Would you output the listing exactly, with every image omitted?
________________
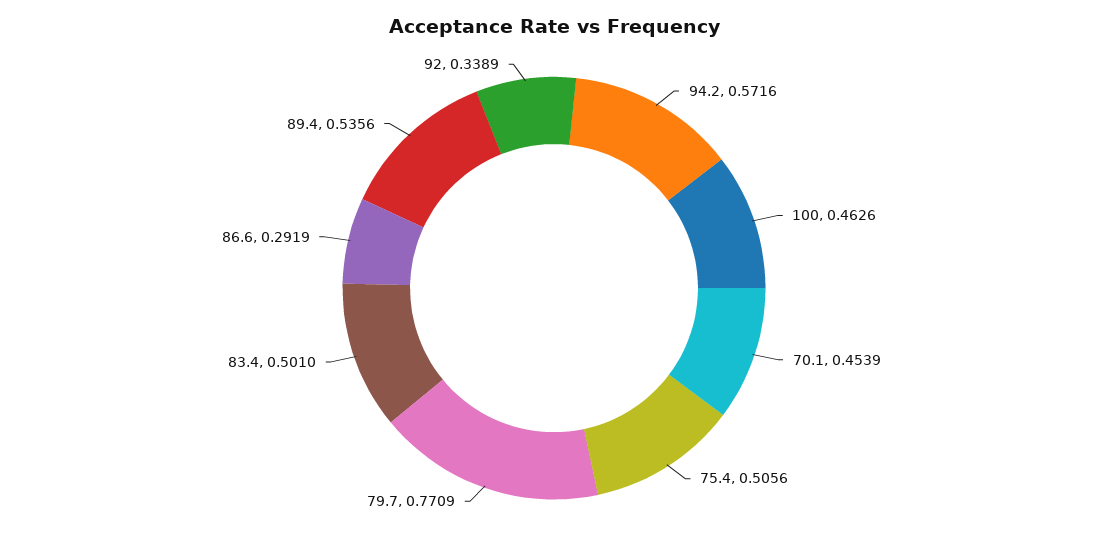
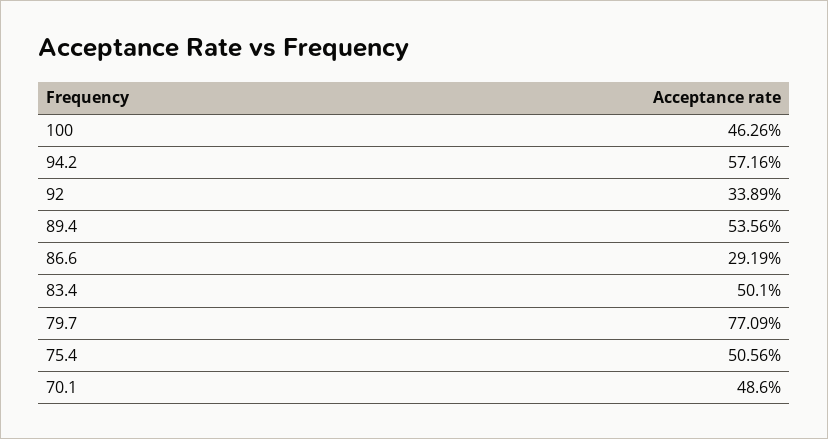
  {
    "94.2": 0.5716,
    "100": 0.4626,
-   "70.1": 0.4539,
+   "70.1": 0.486,
    "75.4": 0.5056,
    "79.7": 0.7709,
    "83.4": 0.501,
    "86.6": 0.2919,
    "89.4": 0.5356,
    "92": 0.3389
  }

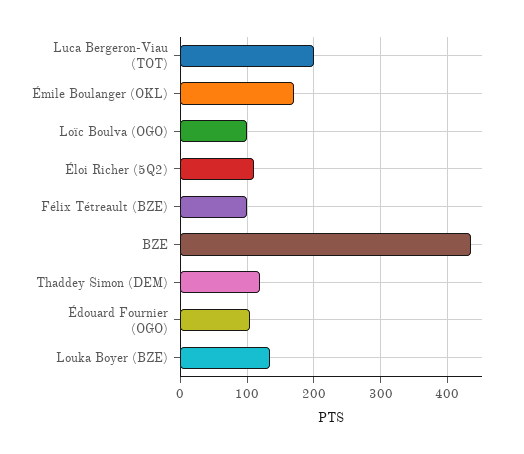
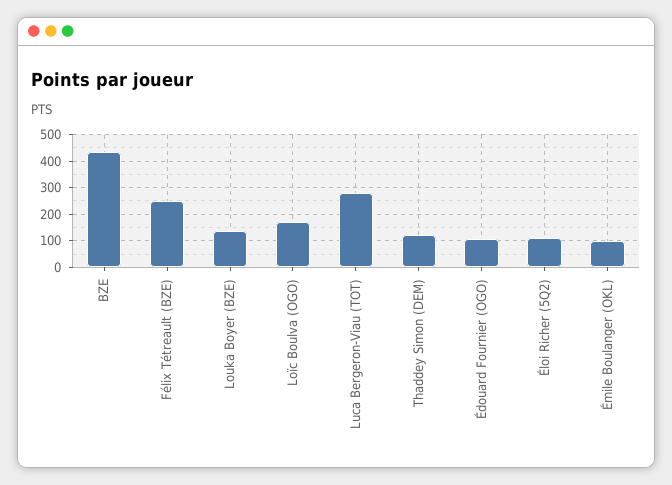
  {
-   "Luca Bergeron-Viau (TOT)": 200,
+   "Luca Bergeron-Viau (TOT)": 275,
-   "Émile Boulanger (OKL)": 170,
+   "Émile Boulanger (OKL)": 100,
-   "Loïc Boulva (OGO)": 100,
+   "Loïc Boulva (OGO)": 175,
    "Éloi Richer (5Q2)": 110,
-   "Félix Tétreault (BZE)": 100,
+   "Félix Tétreault (BZE)": 250,
    "BZE": 440,
    "Thaddey Simon (DEM)": 120,
    "Édouard Fournier (OGO)": 110,
    "Louka Boyer (BZE)": 140
  }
________________
* Your solution
  {
    "94.2": 0.5716,
    "100": 0.4626,
-   "70.1": 0.4539,
+   "70.1": 0.486,
    "75.4": 0.5056,
    "79.7": 0.7709,
    "83.4": 0.501,
    "86.6": 0.2919,
    "89.4": 0.5356,
    "92": 0.3389
  }

  {
-   "Luca Bergeron-Viau (TOT)": 200,
+   "Luca Bergeron-Viau (TOT)": 275,
-   "Émile Boulanger (OKL)": 170,
+   "Émile Boulanger (OKL)": 100,
-   "Loïc Boulva (OGO)": 100,
+   "Loïc Boulva (OGO)": 175,
    "Éloi Richer (5Q2)": 110,
-   "Félix Tétreault (BZE)": 100,
+   "Félix Tétreault (BZE)": 250,
    "BZE": 440,
    "Thaddey Simon (DEM)": 120,
    "Édouard Fournier (OGO)": 110,
    "Louka Boyer (BZE)": 140
  }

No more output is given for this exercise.